- WORK TO COMPLETE
Here is a listing; restate all of it exactly.

━━━ EXCERPTED DATA

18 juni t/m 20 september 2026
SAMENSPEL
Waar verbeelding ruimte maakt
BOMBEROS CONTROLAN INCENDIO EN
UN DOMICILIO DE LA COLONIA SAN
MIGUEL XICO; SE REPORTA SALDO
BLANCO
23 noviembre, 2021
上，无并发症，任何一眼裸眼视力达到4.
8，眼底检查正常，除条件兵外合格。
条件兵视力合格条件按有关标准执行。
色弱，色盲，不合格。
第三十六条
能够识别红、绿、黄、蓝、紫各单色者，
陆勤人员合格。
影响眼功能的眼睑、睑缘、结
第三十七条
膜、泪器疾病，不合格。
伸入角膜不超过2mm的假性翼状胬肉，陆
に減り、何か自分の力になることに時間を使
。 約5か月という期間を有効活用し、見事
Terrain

━━━━━━

- RESPONSE FOR THIS EXERCISE
18 juni t/m 20 september 2026
SAMENSPEL
Waar verbeelding ruimte maakt
BOMBEROS CONTROLAN INCENDIO EN
UN DOMICILIO DE LA COLONIA SAN
MIGUEL XICO; SE REPORTA SALDO
BLANCO
23 noviembre, 2021
上，无并发症，任何一眼裸眼视力达到4.
8，眼底检查正常，除条件兵外合格。
条件兵视力合格条件按有关标准执行。
色弱，色盲，不合格。
第三十六条
能够识别红、绿、黄、蓝、紫各单色者，
陆勤人员合格。
影响眼功能的眼睑、睑缘、结
第三十七条
膜、泪器疾病，不合格。
伸入角膜不超过2mm的假性翼状胬肉，陆
に減り、何か自分の力になることに時間を使
。 約5か月という期間を有効活用し、見事
Terrain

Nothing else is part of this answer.